Plus de six mois se sont écoulés et Cédric ne reçoit toujours pas de service d’ergothérapie. Madame Vézina porte plainte concernant cette situation; elle communique avec une conseillère du Centre d’assistance et d’accompagnement aux plaintes pour qu’elle l’assiste et l’accompagne dans sa démarche.

Après l’analyse de la situation par le commissaire aux plaintes et à la qualité des services, le CLSC a trouvé un ergothérapeute de l’extérieur du territoire afin de faire une évaluation spécifique pour Cédric.
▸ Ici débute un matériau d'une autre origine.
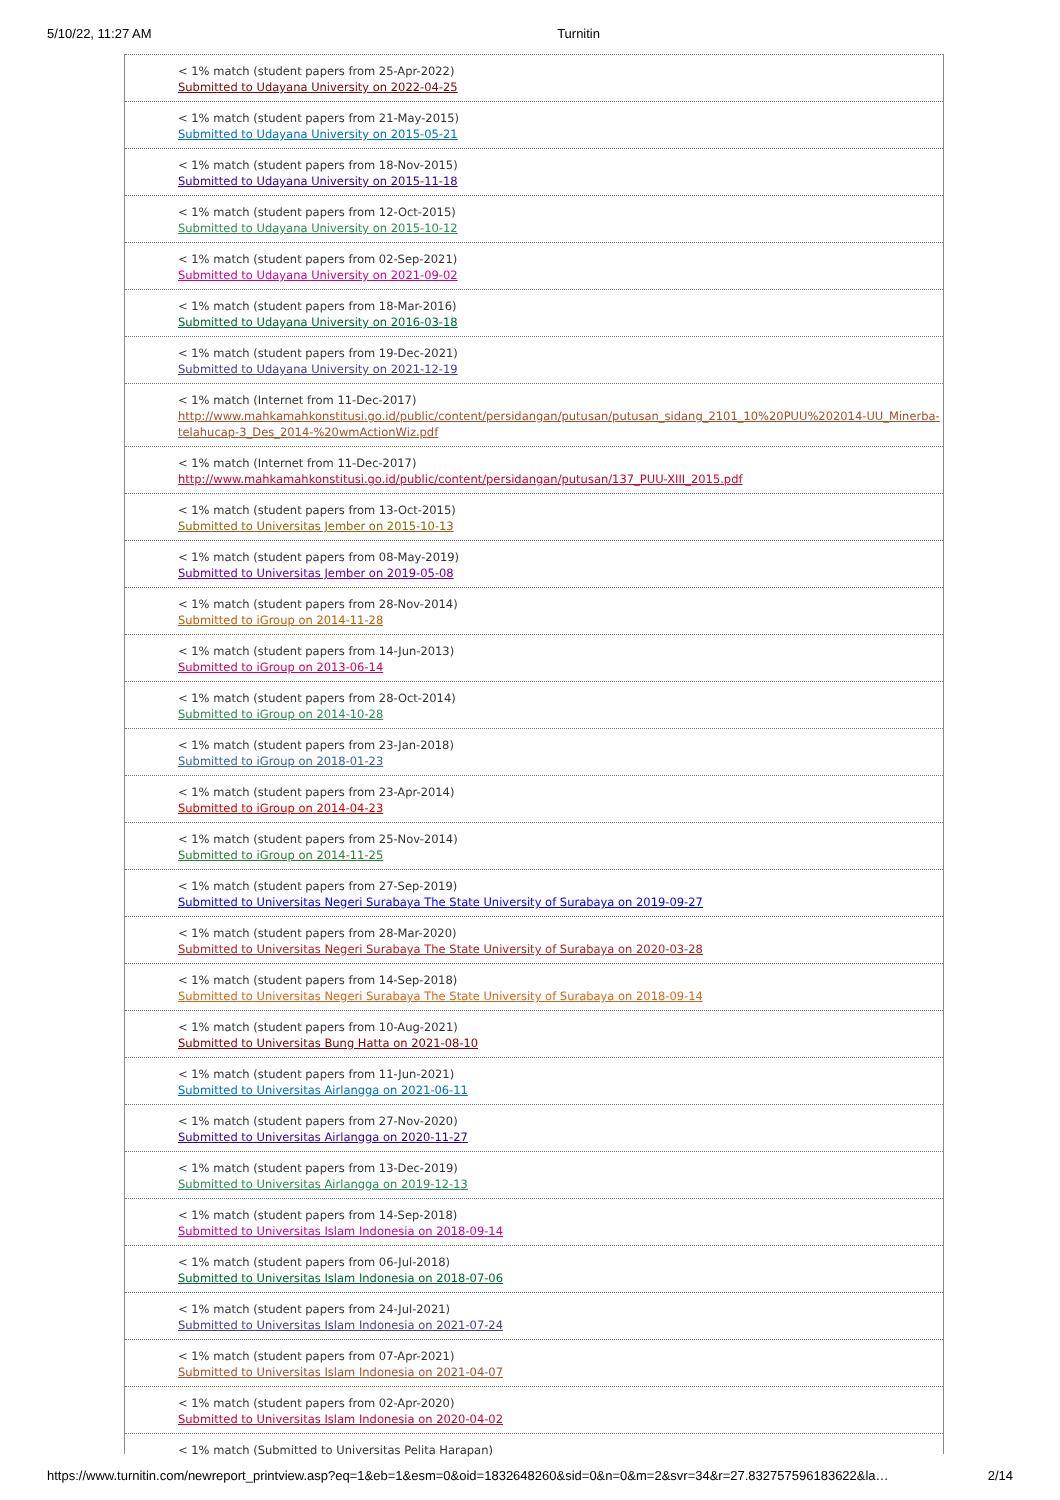5/10/22, 11:27 AM Turnitin
< 1% match (student papers from 25-Apr-2022)
Submitted to Udayana University on 2022-04-25
< 1% match (student papers from 21-May-2015)
Submitted to Udayana University on 2015-05-21
< 1% match (student papers from 18-Nov-2015)
Submitted to Udayana University on 2015-11-18
< 1% match (student papers from 12-Oct-2015)
Submitted to Udayana University on 2015-10-12
< 1% match (student papers from 02-Sep-2021)
Submitted to Udayana University on 2021-09-02
< 1% match (student papers from 18-Mar-2016)
Submitted to Udayana University on 2016-03-18
< 1% match (student papers from 19-Dec-2021)
Submitted to Udayana University on 2021-12-19
< 1% match (Internet from 11-Dec-2017)
http://www.mahkamahkonstitusi.go.id/public/content/persidangan/putusan/putusan_sidang_2101_10%20PUU%202014-UU_Minerba-telahucap-3_Des_2014-%20wmActionWiz.pdf
< 1% match (Internet from 11-Dec-2017)
http://www.mahkamahkonstitusi.go.id/public/content/persidangan/putusan/137_PUU-XIII_2015.pdf
< 1% match (student papers from 13-Oct-2015)
Submitted to Universitas Jember on 2015-10-13
< 1% match (student papers from 08-May-2019)
Submitted to Universitas Jember on 2019-05-08
< 1% match (student papers from 28-Nov-2014)
Submitted to iGroup on 2014-11-28
< 1% match (student papers from 14-Jun-2013)
Submitted to iGroup on 2013-06-14
< 1% match (student papers from 28-Oct-2014)
Submitted to iGroup on 2014-10-28
< 1% match (student papers from 23-Jan-2018)
Submitted to iGroup on 2018-01-23
< 1% match (student papers from 23-Apr-2014)
Submitted to iGroup on 2014-04-23
< 1% match (student papers from 25-Nov-2014)
Submitted to iGroup on 2014-11-25
< 1% match (student papers from 27-Sep-2019)
Submitted to Universitas Negeri Surabaya The State University of Surabaya on 2019-09-27
< 1% match (student papers from 28-Mar-2020)
Submitted to Universitas Negeri Surabaya The State University of Surabaya on 2020-03-28
< 1% match (student papers from 14-Sep-2018)
Submitted to Universitas Negeri Surabaya The State University of Surabaya on 2018-09-14
< 1% match (student papers from 10-Aug-2021)
Submitted to Universitas Bung Hatta on 2021-08-10
< 1% match (student papers from 11-Jun-2021)
Submitted to Universitas Airlangga on 2021-06-11
< 1% match (student papers from 27-Nov-2020)
Submitted to Universitas Airlangga on 2020-11-27
< 1% match (student papers from 13-Dec-2019)
Submitted to Universitas Airlangga on 2019-12-13
< 1% match (student papers from 14-Sep-2018)
Submitted to Universitas Islam Indonesia on 2018-09-14
< 1% match (student papers from 06-Jul-2018)
Submitted to Universitas Islam Indonesia on 2018-07-06
< 1% match (student papers from 24-Jul-2021)
Submitted to Universitas Islam Indonesia on 2021-07-24
< 1% match (student papers from 07-Apr-2021)
Submitted to Universitas Islam Indonesia on 2021-04-07
< 1% match (student papers from 02-Apr-2020)
Submitted to Universitas Islam Indonesia on 2020-04-02
< 1% match (Submitted to Universitas Pelita Harapan)
https://www.turnitin.com/newreport_printview.asp?eq=1&eb=1&esm=0&oid=1832648260&sid=0&n=0&m=2&svr=34&r=27.832757596183622&la… 2/14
De cette évaluation, un protocole d’intervention sera réalisé pour les mois à venir.

Mme Vézina est satisfaite, car le CLSC a pris les moyens afin de combler le manque de ressources pour donner les services à son fils Cédric.

Également, elle communique avec l’Office des personnes handicapées du Québec (OPHQ) pour obtenir du soutien. L’Office a pour mission d’informer, de conseiller, d’assister et de représenter les personnes handicapées et leur famille. Il y a un seul numéro à composer, le 1 800 567-1465.

En janvier 2017, un protocole d'entente a été signé entre l’OPHQ et la Fédération des centres d’assistance et d’accompagnement aux plaintes (FCAAP). Ainsi leur expertise est mise en commun afin de favoriser un référencement réciproque de la clientèle nécessitant les services de l’une ou l’autre des deux organisations. Pour ce faire, chacune des parties mettra les personnes handicapées qui le nécessitent, ainsi que leur famille et leurs proches, en communication avec l’autre organisation.